You soon realize you can brisk walk faster than you can run. We, along with our runner comrades were reduced to a walk. The 2.5 mile climb seemed to last forever. At the top of Mill Mountain is a huge man-made star. We have reached the summit. Feeling light headed, for the next 1/2 mile we ran along a gravel path, with stones trying to trip you. The race organizers painted each one of these stones bright yellow to help you avoid tripping. A very nice touch. Suddenly the road dropped from under our feet.
Downhill should be a good thing, but this was no easy downhill.
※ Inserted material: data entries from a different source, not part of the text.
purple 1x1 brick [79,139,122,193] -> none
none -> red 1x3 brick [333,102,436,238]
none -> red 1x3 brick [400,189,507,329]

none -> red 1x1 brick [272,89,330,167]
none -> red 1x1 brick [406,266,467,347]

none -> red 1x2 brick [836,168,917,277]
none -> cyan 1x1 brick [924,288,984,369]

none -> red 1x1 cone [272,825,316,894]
You use your quads to control the rate of the descent. The road was so steep, that switchbacks are needed. We ran with our leg brakes on for the 2 mile descent, and my hip flexors were already complaining. Pace yourself. You still have another mountain. That was our mantra.
Reaching the base of the mountain was a high five moment. High fives were short lived. The Roanoke River flats section is designed to re-acquaint you with whatever body part isn’t yet fatigued. Fluffy was feeling noise from her calves and fatigue was setting in, and I wasn’t feeling my best. There were subtle sounds of the Q (uit) word. Exhausted at this point, it’s time for a goo.
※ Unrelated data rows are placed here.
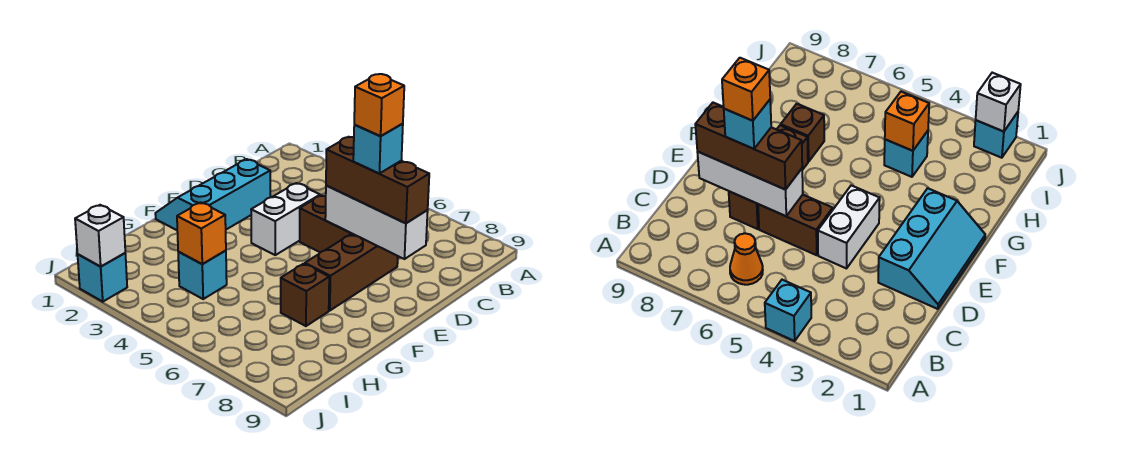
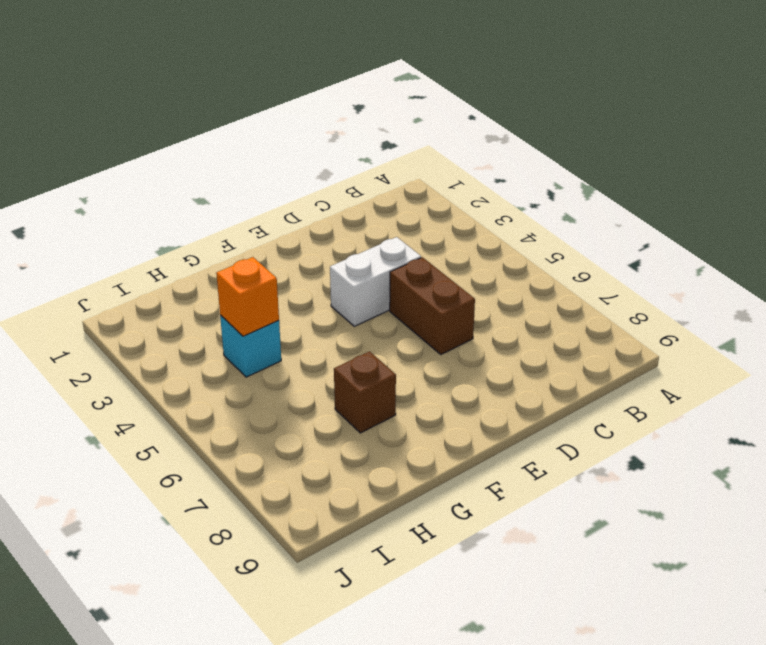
none -> cyan 1x1 brick [765,280,811,341]
none -> orange 1x1 cone [730,233,763,285]
none -> cyan 2x3 slope [155,159,270,230]

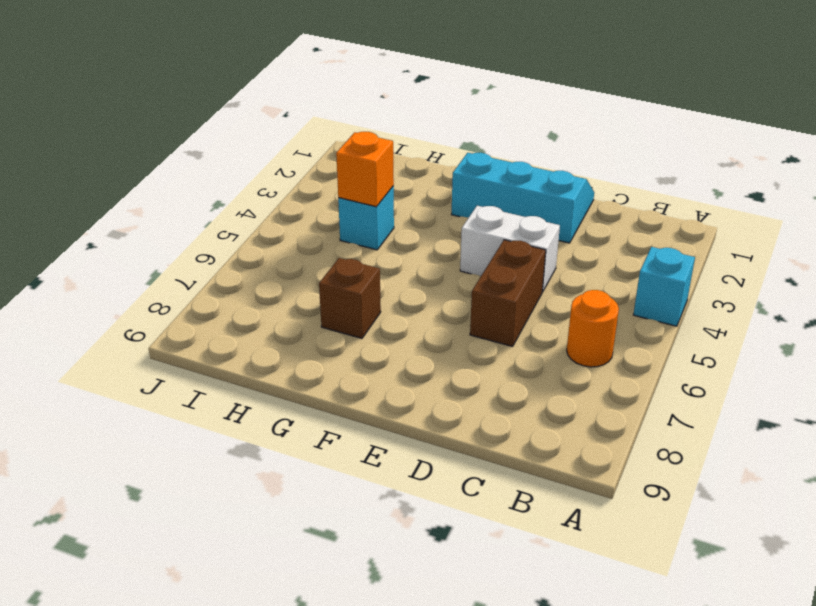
orange 1x1 round brick [567,290,619,367] -> orange 1x1 cone [730,233,763,285]
none -> brown 1x3 brick [305,234,398,311]
none -> cyan 1x1 brick [78,253,127,302]
none -> white 1x3 brick [325,186,428,259]

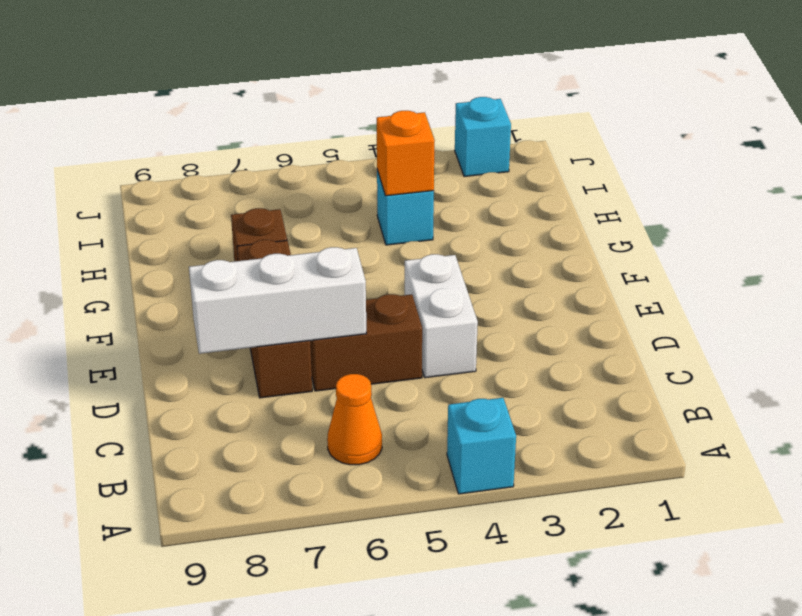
none -> cyan 2x3 slope [155,159,270,230]
none -> white 1x1 brick [75,205,125,267]
none -> brown 1x3 brick [326,137,429,223]

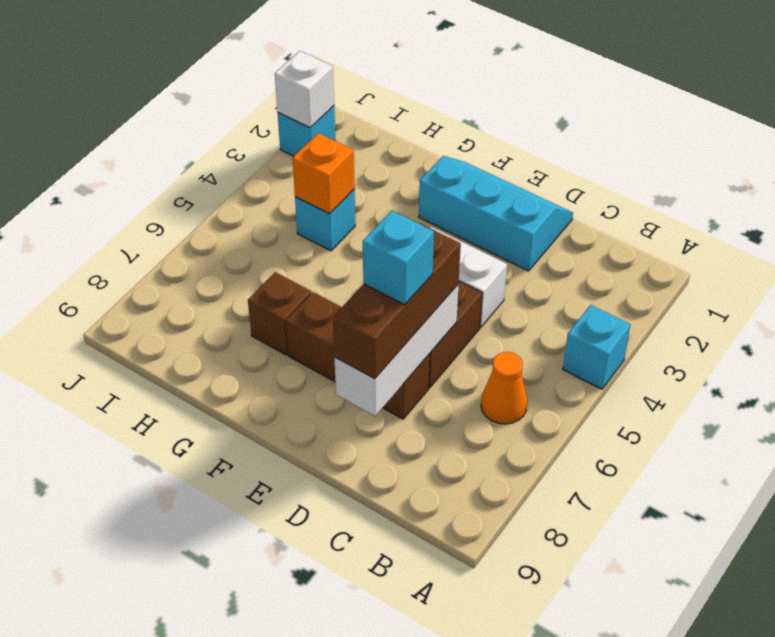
none -> orange 1x1 brick [354,74,404,136]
Goo is 911 nutrition for runners. Goo is a runner term for sugar designed to metabolize quickly. It replenishes your glycogen stores when you are getting close to running out. Re-energized, we begin the ascent of mountain #2. It can’t be worse than mountain #1 right?
Mountain #2 has a special flavor in store for us. The first of a 2-part mountain cap region is called Peakwood. The residents are so proud of this “peak” that they have erected a gateway that welcomes you to their version of Mt. Everest. The first two-thirds of the this 2.5 mile ascent were brutal. It made mountain #1 seem easy. Reduced to the runner crawl, we did the best we could to keep climbing. Every switchback seemed to operate on a steeper grade.
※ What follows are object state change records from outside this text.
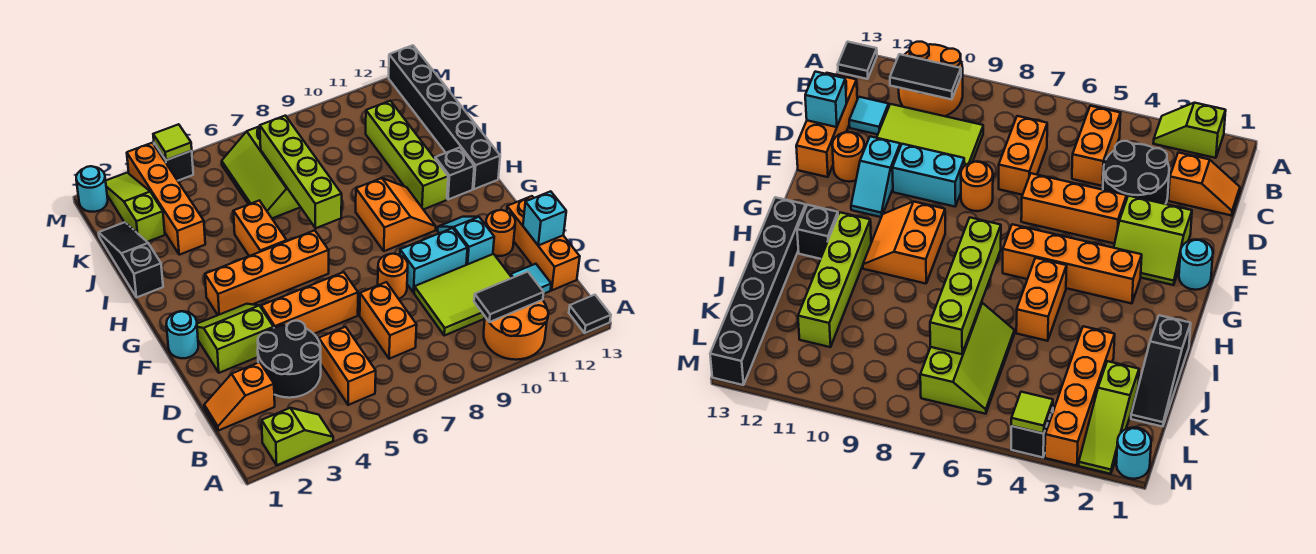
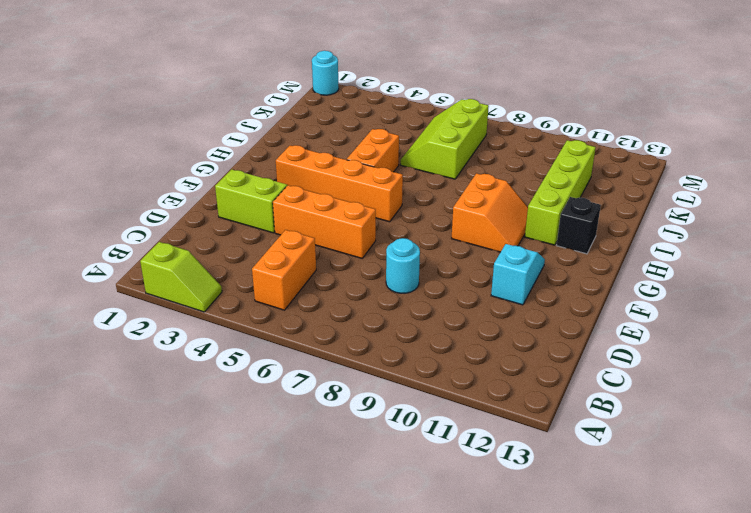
cyan 1x1 round brick [386,238,420,293] -> cyan 1x1 round brick moved to [166,311,198,358]
none -> orange 2x2 round brick [484,300,548,360]
none -> black 1x1 tile [569,295,611,333]
none -> orange 1x2 slope [204,362,275,431]
none -> black 2x2 round brick [258,321,321,398]

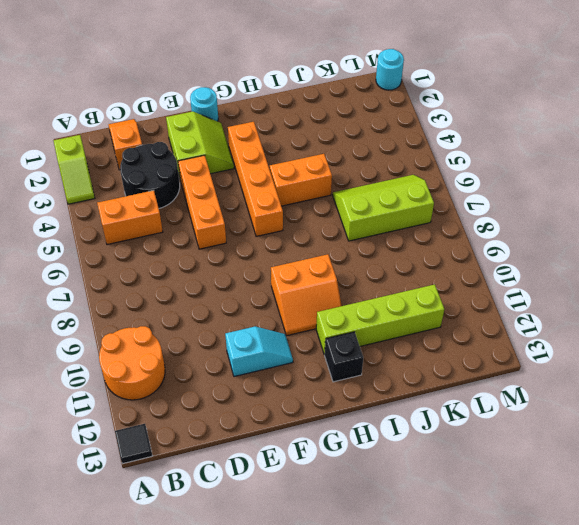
none -> orange 1x2 brick [360,282,417,359]
none -> lime 2x3 tile [414,254,512,336]
none -> cyan 1x1 tile [511,264,551,294]
none -> orange 1x3 brick [507,196,580,290]

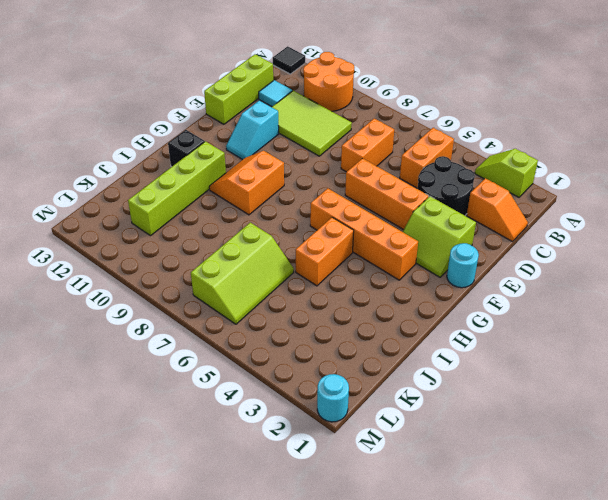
lime 1x3 brick [204,54,273,124] -> orange 1x3 brick [507,196,580,290]
none -> orange 1x1 round brick [378,254,408,299]
none -> cyan 1x2 brick [400,228,467,293]
none -> orange 1x1 round brick [486,210,515,256]
none -> black 1x6 brick [389,45,500,189]

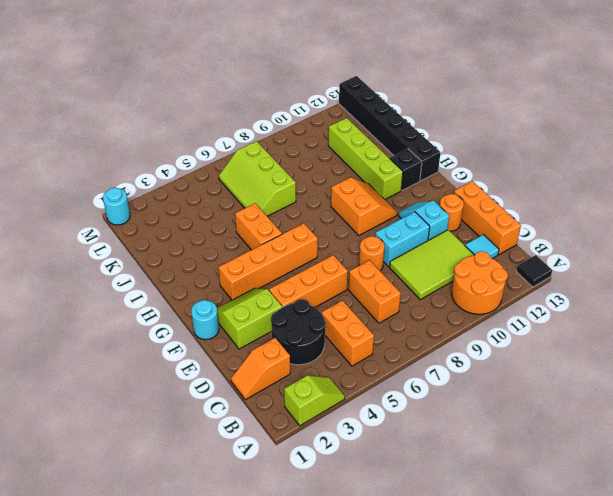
none -> black 1x3 slope [99,222,163,298]
none -> orange 1x4 brick [127,143,205,255]
none -> lime 1x3 slope [106,173,165,242]
none -> black 1x1 brick [154,143,193,181]

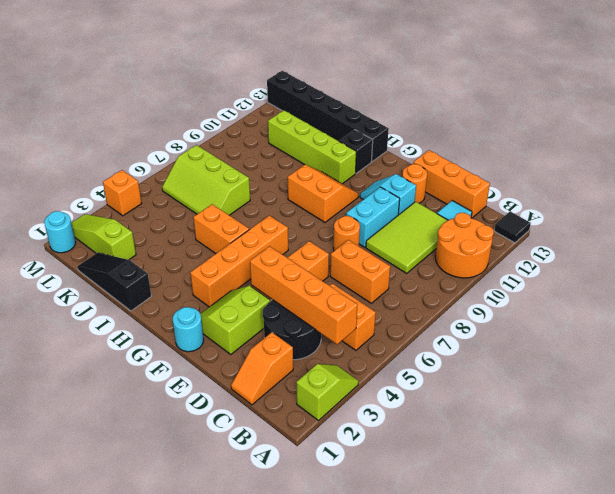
orange 1x4 brick [250,246,357,344] -> orange 1x4 brick moved to [127,143,205,255]
orange 1x1 brick [103,170,142,216] -> black 1x1 brick [154,143,193,181]
none -> black 1x2 tile [474,272,544,322]
none -> cyan 1x1 brick [523,191,566,246]
none -> lime 1x4 brick [260,116,342,228]
none -> lime 1x1 tile [153,124,192,160]

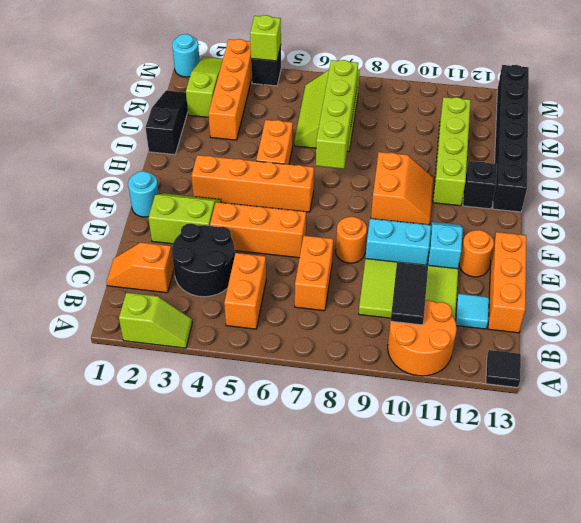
black 1x2 tile [391,262,428,325] -> black 1x2 tile turned to [474,272,544,322]
lime 1x1 brick [250,15,281,61] -> lime 1x1 tile [153,124,192,160]
none -> cyan 1x1 brick [523,191,566,246]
With lungs bursting, we reached the summit of Peakwood, and started a much welcomed descent. But the descent was short-lived, as Peakwood’s twin sister times 2 was waiting for us. The steepest climb stared us down, and my feet were in a permanent dorsi-flex angle for one more mile. The temperatures were rising. The first mountain (Mill Mountain) we reached the STAR. At the second peak on Mountain #2, we have reached the SUN.
Just under 10 miles completed, we landed at the highest point of the mountain and a descent back into downtown Roanoke is calling our names. But not so fast. Just because we are descending does not translate into easy street. Your legs are juice. They wobble. They don’t want to descend. They want to sit down. But sitting is not an option, so you need to find braking power to control the descent.
With quads begging for mercy, we descended 1500′ and the descent gods had us convinced that there were no more mountains to climb. The race organizers had other plans. The course veered right and we were in for more climbing. As runners around us turned the same corner their dejection was visible. Bodies slumped at the sight of the next mountain climb as if to say “are you freakin kidding me???!!” And as quickly as despair set in, resignation for another climb took over. We are too close now. Let’s just get this over with.
Miles 11 to the finish were mostly rolling with a few flat sections. We were closing in on the finish line. We had just accomplished something we never dreamed was necessary.
An elevated Blue Ridge runner’s high was settling in. We had pushed the limits of our collective ‘can do’. Sweet.